I was grabbed immediately while reading the first and title story, “The Ones Who Don’t Say They Love You”. We meet a male teenage prostitute who is just hoping for something more. I didn’t think that this one could be outdone. I was wrong.
New Orleans Author Maurice Carlos Ruffin relates these poignant tales with honest, cutting language, using the vernacular of his characters. Though the stories are often ill-fated, he manages to skillfully intersperse humor in many of them.
Such is the case of my favorite, “Ghetto University”. Here, an English professor who specializes in the works of Russian poet Alexander Pushkin, resorts to mugging tourists in the French Quarter. He justifies his actions with absurd reasons, such as that he is doing a service to his victims.
I wish some of the shorter stories were longer. As I became immersed in the plot and characters, they would end, even though the conclusions made sense.

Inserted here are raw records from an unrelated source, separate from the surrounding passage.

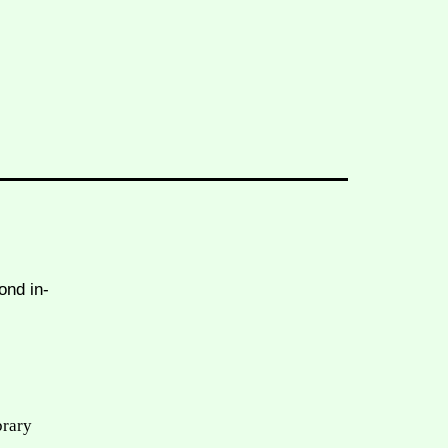
ond in-
brary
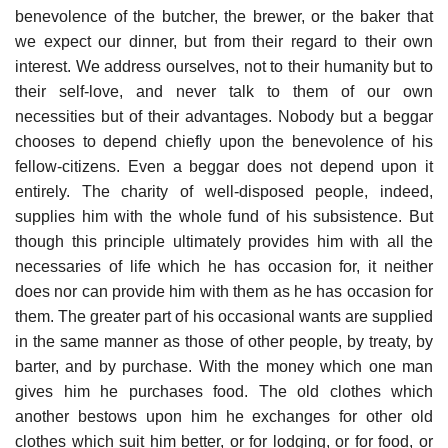
benevolence of the butcher, the brewer, or the baker that
we expect our dinner, but from their regard to their own
interest. We address ourselves, not to their humanity but to
their self-love, and never talk to them of our own
necessities but of their advantages. Nobody but a beggar
chooses to depend chiefly upon the benevolence of his
fellow-citizens. Even a beggar does not depend upon it
entirely. The charity of well-disposed people, indeed,
supplies him with the whole fund of his subsistence. But
though this principle ultimately provides him with all the
necessaries of life which he has occasion for, it neither
does nor can provide him with them as he has occasion for
them. The greater part of his occasional wants are supplied
in the same manner as those of other people, by treaty, by
barter, and by purchase. With the money which one man
gives him he purchases food. The old clothes which
another bestows upon him he exchanges for other old
clothes which suit him better, or for lodging, or for food, or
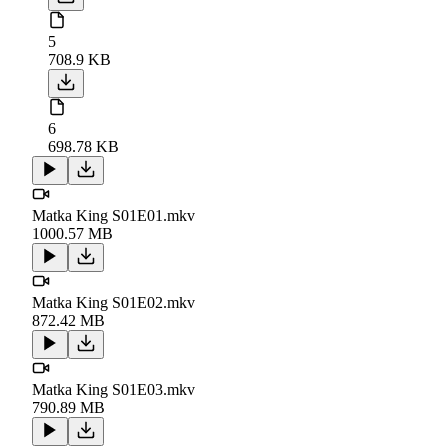
5
708.9 KB
6
698.78 KB
Matka King S01E01.mkv
1000.57 MB
Matka King S01E02.mkv
872.42 MB
Matka King S01E03.mkv
790.89 MB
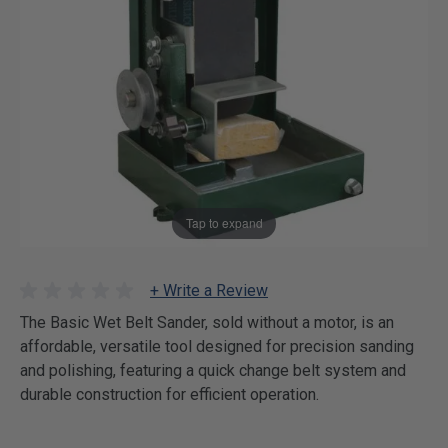
Tap to expand
+ Write a Review
The Basic Wet Belt Sander, sold without a motor, is an
affordable, versatile tool designed for precision sanding
and polishing, featuring a quick change belt system and
durable construction for efficient operation.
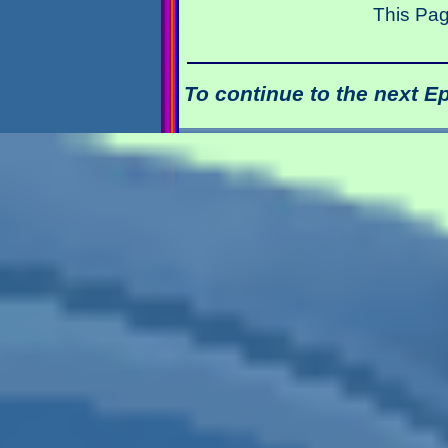
This Pag
To continue to the next E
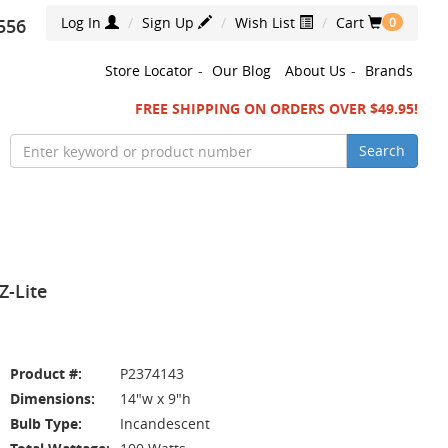
Log In
Sign Up
Wish List
Cart
556
0
Store Locator
-
Our Blog
About Us
-
Brands
FREE SHIPPING ON ORDERS OVER $49.95!
Search
Z-Lite
Product #:
P2374143
Dimensions:
14"w x 9"h
Bulb Type:
Incandescent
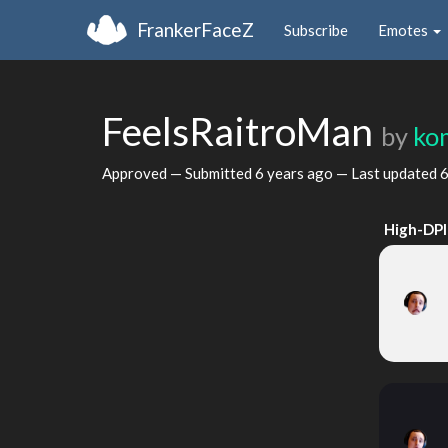
FrankerFaceZ
Subscribe
Emotes
FeelsRaitroMan
by
ko
Approved — Submitted
6 years ago
— Last updated
6
High-DPI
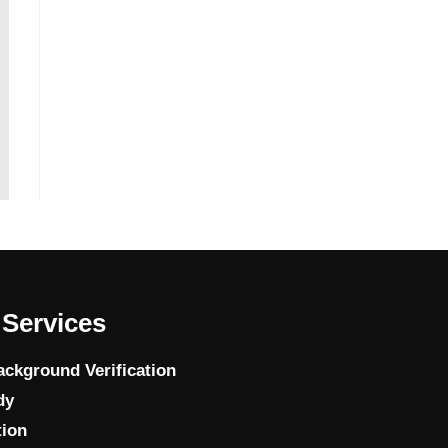
Services
ckground Verification
dy
tion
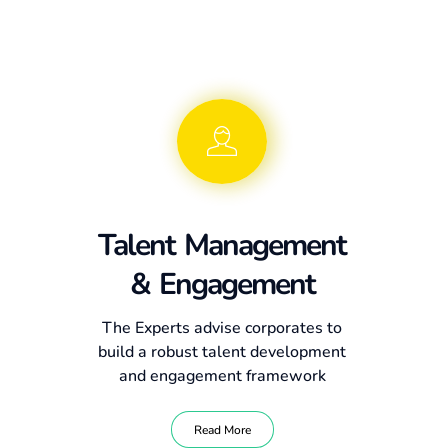
Talent Management
& Engagement
The Experts advise corporates to
build a robust talent development
and engagement framework
Read More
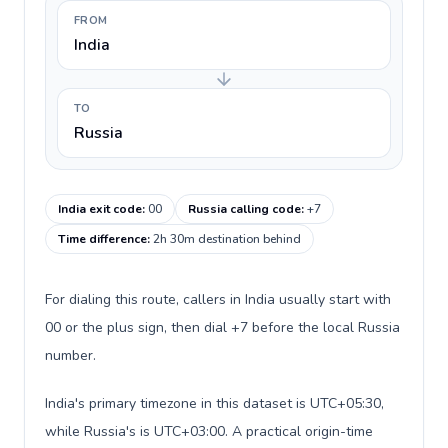
FROM
India
TO
Russia
India exit code
:
00
Russia calling code
:
+7
Time difference
:
2h 30m destination behind
For dialing this route, callers in India usually start with
00 or the plus sign, then dial +7 before the local Russia
number.
India's primary timezone in this dataset is UTC+05:30,
while Russia's is UTC+03:00. A practical origin-time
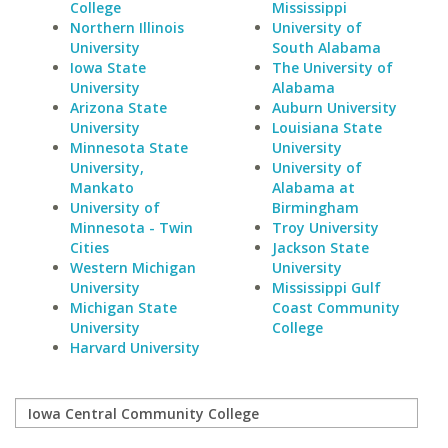
College
Mississippi
Northern Illinois
University of
University
South Alabama
Iowa State
The University of
University
Alabama
Arizona State
Auburn University
University
Louisiana State
Minnesota State
University
University,
University of
Mankato
Alabama at
University of
Birmingham
Minnesota - Twin
Troy University
Cities
Jackson State
Western Michigan
University
University
Mississippi Gulf
Michigan State
Coast Community
University
College
Harvard University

I couldn’t get the final story out of my head though. “Before I let Go”, features a woman whose house is about to be foreclosed. Though the house has been in her family for generations, she incurred debt while making repairs on it after Katrina. Through no fault of her own, every time she tries to get ahead, she seems to take giant steps backwards. This is happening as white people from other parts of the country descend like locusts to buy the house and others in the Tremé neighborhood. This story forces us to look at gentrification in an even dimmer light.
The Ones Who Don’t Say They Love You is a must-read collection of short stories, and I hope to discover more from this author.